> _Extracted text_:
----------

Bounding Hilbert coefficients of parameter ideals

TL;DR

This paper establishes bounds for Hilbert coefficients of parameter ideals in certain Noetherian local rings, linking these bounds to the depth of associated graded rings and providing characterizations for the vanishing of specific coefficients.

Contribution

It introduces new uniform bounds for Hilbert coefficients based on depth conditions and characterizes when these coefficients vanish, extending previous results.

Findings

Bounded $e_i(Q)$ for $2 \\leq i \\leq d$ under depth conditions.

Proved $e_3(Q) \\leq 0$.

Characterized vanishing of $e_2(Q)$ and conditions for $e_d(Q)=0$.

----------

> _Given entries_:
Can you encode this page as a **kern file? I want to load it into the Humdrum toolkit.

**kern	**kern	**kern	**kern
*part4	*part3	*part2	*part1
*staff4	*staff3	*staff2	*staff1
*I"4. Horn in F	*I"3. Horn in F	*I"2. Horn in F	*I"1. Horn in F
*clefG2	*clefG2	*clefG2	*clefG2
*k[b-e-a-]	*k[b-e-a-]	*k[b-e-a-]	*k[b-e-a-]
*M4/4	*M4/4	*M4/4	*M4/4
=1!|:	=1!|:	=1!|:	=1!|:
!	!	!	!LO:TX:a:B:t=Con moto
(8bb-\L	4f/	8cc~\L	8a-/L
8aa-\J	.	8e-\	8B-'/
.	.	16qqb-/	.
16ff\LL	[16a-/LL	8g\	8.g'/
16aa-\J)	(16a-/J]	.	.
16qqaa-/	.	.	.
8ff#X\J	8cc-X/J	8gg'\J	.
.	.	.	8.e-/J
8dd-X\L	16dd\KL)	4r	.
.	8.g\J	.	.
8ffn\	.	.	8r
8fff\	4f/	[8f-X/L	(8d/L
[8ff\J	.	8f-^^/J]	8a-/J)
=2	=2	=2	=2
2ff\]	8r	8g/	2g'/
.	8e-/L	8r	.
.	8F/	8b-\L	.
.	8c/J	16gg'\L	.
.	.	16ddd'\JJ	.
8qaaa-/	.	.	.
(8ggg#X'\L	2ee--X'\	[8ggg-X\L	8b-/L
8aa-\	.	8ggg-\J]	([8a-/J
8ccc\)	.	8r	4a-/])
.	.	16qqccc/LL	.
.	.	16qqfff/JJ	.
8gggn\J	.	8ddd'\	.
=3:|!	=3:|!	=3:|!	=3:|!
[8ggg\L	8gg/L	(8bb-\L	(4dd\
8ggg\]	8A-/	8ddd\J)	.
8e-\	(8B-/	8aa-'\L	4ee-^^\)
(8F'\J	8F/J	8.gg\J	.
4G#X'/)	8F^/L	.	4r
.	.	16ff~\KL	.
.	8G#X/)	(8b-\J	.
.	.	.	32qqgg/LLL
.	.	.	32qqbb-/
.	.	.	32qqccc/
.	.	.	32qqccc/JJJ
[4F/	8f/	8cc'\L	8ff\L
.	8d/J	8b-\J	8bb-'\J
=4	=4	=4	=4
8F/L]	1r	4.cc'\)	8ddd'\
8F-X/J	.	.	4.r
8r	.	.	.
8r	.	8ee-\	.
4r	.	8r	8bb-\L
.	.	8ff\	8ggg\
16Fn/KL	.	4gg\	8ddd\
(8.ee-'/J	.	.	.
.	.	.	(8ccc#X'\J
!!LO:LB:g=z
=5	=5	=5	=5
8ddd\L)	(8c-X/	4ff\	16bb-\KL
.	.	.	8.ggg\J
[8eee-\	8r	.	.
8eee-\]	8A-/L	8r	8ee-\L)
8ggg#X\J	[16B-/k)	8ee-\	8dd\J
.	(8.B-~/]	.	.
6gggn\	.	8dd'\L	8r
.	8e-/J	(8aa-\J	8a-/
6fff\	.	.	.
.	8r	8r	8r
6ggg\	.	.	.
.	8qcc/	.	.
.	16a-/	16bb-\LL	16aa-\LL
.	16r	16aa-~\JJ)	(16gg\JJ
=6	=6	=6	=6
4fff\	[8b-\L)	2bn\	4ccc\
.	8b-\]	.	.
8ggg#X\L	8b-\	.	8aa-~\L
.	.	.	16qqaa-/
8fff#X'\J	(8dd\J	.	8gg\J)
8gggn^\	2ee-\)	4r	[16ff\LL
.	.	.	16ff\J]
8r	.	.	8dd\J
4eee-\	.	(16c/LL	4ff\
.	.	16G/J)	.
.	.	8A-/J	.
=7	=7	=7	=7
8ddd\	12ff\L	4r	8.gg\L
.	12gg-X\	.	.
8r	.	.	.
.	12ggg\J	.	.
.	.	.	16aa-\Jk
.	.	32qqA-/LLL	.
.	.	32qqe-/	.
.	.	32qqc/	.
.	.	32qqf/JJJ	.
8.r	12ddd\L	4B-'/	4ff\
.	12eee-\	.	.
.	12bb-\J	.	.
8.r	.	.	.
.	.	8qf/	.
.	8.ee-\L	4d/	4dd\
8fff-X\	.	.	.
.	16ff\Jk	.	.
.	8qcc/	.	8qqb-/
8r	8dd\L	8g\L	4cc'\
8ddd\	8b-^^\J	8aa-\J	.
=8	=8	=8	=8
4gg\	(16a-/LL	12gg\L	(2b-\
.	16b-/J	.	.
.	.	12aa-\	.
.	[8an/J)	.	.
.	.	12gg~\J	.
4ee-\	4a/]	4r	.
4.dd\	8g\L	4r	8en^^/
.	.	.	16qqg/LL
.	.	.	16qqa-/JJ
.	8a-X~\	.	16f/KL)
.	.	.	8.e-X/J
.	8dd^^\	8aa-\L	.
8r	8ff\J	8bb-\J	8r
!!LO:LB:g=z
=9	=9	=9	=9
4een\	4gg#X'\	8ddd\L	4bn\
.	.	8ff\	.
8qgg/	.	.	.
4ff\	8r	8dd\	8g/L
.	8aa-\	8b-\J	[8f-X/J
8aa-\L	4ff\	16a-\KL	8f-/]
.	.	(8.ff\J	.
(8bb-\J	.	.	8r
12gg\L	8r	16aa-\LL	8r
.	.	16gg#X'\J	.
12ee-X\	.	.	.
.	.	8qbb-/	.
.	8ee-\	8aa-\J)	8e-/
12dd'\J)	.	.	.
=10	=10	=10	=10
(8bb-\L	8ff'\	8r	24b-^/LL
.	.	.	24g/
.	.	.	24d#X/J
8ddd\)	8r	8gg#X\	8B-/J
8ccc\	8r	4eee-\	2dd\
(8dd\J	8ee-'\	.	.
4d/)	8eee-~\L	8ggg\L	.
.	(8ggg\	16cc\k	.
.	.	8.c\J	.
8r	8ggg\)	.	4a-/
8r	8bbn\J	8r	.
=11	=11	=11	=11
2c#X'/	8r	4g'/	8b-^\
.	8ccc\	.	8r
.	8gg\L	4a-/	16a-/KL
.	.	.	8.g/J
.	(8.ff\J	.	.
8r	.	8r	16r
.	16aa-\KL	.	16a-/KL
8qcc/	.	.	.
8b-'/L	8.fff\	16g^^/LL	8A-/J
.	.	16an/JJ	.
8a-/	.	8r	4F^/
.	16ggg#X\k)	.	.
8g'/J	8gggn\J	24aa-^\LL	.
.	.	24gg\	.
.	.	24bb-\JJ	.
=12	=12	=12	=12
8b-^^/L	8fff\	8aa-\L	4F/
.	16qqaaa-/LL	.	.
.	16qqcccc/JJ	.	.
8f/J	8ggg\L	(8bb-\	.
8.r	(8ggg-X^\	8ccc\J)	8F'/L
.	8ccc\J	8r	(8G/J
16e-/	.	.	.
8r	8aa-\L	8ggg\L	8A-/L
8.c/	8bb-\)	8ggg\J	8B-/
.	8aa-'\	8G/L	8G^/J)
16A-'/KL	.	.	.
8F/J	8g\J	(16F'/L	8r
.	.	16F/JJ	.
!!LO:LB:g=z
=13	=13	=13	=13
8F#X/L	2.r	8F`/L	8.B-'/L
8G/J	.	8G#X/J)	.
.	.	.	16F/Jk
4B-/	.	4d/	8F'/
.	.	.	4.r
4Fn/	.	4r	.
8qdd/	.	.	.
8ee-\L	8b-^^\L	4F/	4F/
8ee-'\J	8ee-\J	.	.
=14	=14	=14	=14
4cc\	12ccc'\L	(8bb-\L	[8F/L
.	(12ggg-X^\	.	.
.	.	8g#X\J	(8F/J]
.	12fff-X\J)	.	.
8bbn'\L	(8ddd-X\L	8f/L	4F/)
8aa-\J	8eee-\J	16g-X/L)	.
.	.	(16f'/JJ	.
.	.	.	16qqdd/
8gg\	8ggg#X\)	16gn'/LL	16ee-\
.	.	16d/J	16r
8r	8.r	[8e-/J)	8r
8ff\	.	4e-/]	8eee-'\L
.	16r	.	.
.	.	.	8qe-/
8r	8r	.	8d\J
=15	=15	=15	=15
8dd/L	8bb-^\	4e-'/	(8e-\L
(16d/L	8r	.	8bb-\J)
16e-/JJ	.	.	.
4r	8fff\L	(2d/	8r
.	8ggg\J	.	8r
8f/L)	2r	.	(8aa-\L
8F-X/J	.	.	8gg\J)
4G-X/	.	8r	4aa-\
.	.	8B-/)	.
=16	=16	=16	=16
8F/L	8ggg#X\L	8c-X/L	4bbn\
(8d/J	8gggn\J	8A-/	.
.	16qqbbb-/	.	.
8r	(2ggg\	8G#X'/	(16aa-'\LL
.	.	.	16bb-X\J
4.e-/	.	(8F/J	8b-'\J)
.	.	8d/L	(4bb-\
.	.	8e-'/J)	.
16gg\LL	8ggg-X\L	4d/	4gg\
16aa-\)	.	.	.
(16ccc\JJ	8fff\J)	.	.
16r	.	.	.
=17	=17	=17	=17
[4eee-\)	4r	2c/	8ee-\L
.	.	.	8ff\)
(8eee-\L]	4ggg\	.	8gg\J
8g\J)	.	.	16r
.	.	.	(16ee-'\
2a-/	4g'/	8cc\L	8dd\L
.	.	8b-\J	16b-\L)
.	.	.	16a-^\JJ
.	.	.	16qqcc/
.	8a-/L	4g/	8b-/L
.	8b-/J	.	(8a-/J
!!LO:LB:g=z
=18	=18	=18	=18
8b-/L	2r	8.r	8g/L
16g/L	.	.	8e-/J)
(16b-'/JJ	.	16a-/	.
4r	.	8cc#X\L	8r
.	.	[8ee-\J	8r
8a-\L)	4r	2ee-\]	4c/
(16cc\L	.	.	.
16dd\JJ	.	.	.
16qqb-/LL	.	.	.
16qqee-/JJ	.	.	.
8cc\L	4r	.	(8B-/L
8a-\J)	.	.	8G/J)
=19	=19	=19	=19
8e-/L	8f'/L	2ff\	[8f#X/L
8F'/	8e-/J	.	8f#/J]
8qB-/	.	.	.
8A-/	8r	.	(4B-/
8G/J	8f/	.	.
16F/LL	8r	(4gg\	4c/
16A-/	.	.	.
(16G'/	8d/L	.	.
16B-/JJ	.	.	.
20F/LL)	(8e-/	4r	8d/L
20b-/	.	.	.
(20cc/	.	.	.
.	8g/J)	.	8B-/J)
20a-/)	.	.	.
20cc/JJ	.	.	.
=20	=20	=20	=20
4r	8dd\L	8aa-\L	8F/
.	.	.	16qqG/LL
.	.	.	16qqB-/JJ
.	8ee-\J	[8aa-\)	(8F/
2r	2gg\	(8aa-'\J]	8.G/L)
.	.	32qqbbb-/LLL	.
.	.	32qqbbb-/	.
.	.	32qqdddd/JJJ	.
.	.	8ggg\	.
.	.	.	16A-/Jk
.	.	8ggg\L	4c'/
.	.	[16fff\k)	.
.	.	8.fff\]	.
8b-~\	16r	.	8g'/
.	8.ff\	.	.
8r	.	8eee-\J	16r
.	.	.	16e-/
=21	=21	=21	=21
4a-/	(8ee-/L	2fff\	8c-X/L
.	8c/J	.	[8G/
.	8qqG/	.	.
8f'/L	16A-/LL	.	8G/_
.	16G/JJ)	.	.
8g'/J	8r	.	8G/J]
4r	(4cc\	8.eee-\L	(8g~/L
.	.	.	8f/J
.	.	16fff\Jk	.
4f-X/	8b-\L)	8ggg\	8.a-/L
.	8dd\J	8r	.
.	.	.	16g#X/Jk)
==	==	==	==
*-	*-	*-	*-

----------

> _Directions_:
A) Answer these questions about the summary of the paper on Hilbert coefficients of parameter ideals:
(i) According to the TL;DR, the bounds are linked to the depth of which rings?
(ii) In the Findings, what inequality is proved for e_3(Q)?
(iii) In the Contribution, what are the new uniform bounds based on?
B) Write what follows the last finding in the summary of the paper on Hilbert coefficients of parameter ideals.

> _Task-by-task outputs_:
A)
(i) Associated graded rings.
(ii) e_3(Q) ≤ 0.
(iii) Depth conditions.

B)
Abstract

Let $(R,\mathfrak{m})$ be a Noetherian local ring of dimension $d>0$ and depth R$\geq d-1$. Let $Q$ be a parameter ideal of $R$. In this paper, we derive uniform lower and upper bounds for the Hilbert coefficient $e_i(Q)$ under certain assumptions on the depth of associated graded ring $G(Q)$. For $2\leq i\leq d $, we show that (1) $e_i(Q)\leq 0$ provided depth $G(Q)\geq d-2$ and (2) $e_i(Q)\geq -\lambda_R(H_{\mathfrak{m}}^{d-1}(R))$ provided depth $G(Q)\geq d-1$. It is proved that $e_3(Q)\leq 0$. Further, we obtain a necessary condition for the vanishing of the last coefficient $e_d(Q)$. As a consequence, we characterize the vanishing of $e_2(Q)$. Our results generalize \cite[Theorem 3.2]{goto-ozeki} and \cite[Corollary 4.5]{Lori}.